Police officers in what Massachusetts city are outraged by the potential privacy infringement if police departments install GPS tracking devices in all patrol cars?

In which state is it possible to be registered to vote for President, but not eligible to vote for Governor?

Which federal court refused to block a Texas law that has forced more than one third of the women’s health centers to stop providing abortions?

The publisher of what website was wrongly held legally responsible for someone else’s Internet trolling?

True or false: police practices that focus on criminal activity—not on race, religion, or protected political beliefs and associations—keep us all safer.

Cops outraged about GPS tracking plans in Boston

Boston Police Department bosses want to install GPS monitoring devices in every patrol car, to enable dispatch to more efficiently process 911 calls. But police officers and their union are outraged, saying that the ubiquitous tracking is too invasive of their personal privacy. Tracking the location of officers as they go about their days would reveal incredibly detailed information about their lives, the officers say.

Kansas Voters Deserve Equality

According to the state of Kansas, some voters are qualified to vote for President, but not for Governor or Secretary of State.

Why? The state has set up a two-tiered system for voter registration, arbitrarily separating voters into two unequal classes. Voters who register to vote using a state form can vote in all elections, but voters who register using the standard federal form can only vote in federal elections. These voters have done everything that they are supposed to do – complied with all federal legal requirements for voter registration, including providing proof of citizenship through an oath under penalty of perjury – but they are being arbitrarily denied the right to vote in state and local elections.

A Dark Day for Texas Women. A Dark Day for Justice.

This week the U.S. Supreme Court issued a decision refusing to block a Texas law that has forced more than one third of the women’s health centers to stop providing abortion. The Court reached its decision despite the fact that the law is having devastating effects on women in the three weeks that it’s been in place. Women have been turned away from clinics. They are frustrated, angry, and in tears. In large parts of the state, including the Rio Grande Valley, there is no abortion provider.

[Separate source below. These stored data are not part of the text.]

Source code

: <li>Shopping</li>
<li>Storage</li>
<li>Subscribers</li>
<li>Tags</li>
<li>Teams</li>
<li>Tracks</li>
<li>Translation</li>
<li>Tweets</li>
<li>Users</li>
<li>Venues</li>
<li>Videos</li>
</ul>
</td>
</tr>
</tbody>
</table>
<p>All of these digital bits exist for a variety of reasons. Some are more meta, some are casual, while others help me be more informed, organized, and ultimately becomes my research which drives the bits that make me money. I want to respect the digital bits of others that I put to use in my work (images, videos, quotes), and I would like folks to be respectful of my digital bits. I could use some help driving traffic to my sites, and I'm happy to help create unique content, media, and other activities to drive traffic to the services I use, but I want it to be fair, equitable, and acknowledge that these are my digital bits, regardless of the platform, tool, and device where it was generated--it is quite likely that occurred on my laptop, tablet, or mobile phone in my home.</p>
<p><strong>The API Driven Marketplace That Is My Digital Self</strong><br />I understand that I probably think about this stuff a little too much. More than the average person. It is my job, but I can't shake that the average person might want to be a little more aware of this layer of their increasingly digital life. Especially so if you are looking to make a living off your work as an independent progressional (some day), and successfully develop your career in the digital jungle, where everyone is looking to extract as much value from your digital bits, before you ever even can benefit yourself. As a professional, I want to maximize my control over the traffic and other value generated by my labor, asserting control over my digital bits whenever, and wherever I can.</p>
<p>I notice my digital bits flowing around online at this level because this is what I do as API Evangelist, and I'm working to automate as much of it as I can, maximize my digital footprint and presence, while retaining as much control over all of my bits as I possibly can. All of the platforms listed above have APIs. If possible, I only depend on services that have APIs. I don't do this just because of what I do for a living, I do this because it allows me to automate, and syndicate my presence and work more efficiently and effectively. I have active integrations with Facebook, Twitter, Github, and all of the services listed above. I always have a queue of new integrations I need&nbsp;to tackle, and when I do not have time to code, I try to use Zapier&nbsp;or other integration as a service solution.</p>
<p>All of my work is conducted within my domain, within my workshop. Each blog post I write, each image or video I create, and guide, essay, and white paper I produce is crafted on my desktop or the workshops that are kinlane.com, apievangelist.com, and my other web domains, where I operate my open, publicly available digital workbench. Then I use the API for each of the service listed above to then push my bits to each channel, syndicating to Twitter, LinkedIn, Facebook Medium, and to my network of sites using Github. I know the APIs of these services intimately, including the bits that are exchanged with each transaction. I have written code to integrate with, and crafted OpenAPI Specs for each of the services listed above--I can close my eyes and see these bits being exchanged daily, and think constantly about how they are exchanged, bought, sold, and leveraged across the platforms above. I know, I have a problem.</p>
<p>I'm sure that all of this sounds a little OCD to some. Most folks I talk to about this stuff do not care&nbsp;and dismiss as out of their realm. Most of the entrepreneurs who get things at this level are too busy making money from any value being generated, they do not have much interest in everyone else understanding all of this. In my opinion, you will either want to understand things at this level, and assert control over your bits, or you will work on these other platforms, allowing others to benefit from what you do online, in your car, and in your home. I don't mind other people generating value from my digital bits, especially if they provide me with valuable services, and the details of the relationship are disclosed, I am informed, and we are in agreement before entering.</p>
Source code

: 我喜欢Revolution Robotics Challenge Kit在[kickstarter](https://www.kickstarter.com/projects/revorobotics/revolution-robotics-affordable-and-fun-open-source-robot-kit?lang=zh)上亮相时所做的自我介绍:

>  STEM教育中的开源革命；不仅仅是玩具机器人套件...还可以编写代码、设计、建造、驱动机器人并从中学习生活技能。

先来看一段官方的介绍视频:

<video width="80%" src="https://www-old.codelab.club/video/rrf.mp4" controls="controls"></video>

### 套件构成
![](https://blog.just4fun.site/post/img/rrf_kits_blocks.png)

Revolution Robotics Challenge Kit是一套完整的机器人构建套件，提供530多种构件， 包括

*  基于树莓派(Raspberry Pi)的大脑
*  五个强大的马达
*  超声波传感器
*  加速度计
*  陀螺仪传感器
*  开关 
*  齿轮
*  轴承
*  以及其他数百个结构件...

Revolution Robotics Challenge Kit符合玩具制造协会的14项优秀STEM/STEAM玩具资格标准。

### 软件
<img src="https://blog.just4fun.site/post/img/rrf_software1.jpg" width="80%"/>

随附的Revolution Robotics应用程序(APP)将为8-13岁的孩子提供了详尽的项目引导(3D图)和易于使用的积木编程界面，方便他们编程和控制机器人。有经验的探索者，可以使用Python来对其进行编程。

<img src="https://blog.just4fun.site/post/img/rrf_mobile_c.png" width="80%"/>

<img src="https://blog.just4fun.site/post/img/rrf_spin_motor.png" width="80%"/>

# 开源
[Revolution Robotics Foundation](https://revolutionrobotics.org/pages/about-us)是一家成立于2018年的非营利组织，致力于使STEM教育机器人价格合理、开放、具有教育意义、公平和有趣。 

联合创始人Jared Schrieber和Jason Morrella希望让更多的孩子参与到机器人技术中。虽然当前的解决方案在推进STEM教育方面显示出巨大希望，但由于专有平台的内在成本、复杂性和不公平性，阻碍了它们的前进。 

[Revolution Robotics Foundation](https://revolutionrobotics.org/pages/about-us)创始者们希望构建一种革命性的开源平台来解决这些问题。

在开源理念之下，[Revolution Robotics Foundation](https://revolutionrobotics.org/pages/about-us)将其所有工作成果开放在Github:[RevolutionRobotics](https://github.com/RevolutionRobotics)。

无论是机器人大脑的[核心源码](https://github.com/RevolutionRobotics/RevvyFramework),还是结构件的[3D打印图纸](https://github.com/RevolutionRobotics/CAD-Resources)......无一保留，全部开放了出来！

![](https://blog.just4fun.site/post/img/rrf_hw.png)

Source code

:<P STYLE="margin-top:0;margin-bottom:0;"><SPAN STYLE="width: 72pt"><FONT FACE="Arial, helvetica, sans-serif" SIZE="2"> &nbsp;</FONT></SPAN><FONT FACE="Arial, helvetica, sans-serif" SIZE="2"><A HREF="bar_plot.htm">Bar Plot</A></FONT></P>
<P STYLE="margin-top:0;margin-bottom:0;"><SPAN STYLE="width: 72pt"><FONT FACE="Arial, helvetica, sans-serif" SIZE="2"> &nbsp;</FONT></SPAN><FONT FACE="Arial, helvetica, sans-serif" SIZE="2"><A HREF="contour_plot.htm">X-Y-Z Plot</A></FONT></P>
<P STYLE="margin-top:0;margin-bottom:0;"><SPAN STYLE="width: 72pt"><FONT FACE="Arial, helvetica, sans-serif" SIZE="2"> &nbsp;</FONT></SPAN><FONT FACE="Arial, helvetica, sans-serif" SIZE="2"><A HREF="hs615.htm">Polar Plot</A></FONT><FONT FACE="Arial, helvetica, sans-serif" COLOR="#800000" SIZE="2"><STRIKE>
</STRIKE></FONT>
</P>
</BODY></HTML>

The $338,000 Internet Comment

The ACLU has written before about Section 230 of the Communications Decency Act of 1998 — a federal law that protects the robust diversity of free speech on the Internet. This week, the ACLU and the ACLU of Kentucky filed a friend of the court brief on behalf of the user-generated gossip website and its publisher Nik Richie, who were recently — and wrongly — held legally responsible for someone else’s Internet trolling. Our brief, filed alongside a star-spangled list of organizations dedicated to free speech, argues that the decision could be a disastrous precedent for Internet speech.

Big Brother’s Always Been Watching Some of U.S.

As revelations from whistleblower Edward Snowden continue to mount, Americans have been shocked by the NSA’s incredible invasions of privacy – some more so than others.

There has been a noticeable difference between the reactions of minority groups and that of white and privileged Americans. While both have been incredibly vocal—calling for an immediate restoration of our Fourth Amendment protections—minority groups have been far less stunned by our government’s “new” invasions of privacy.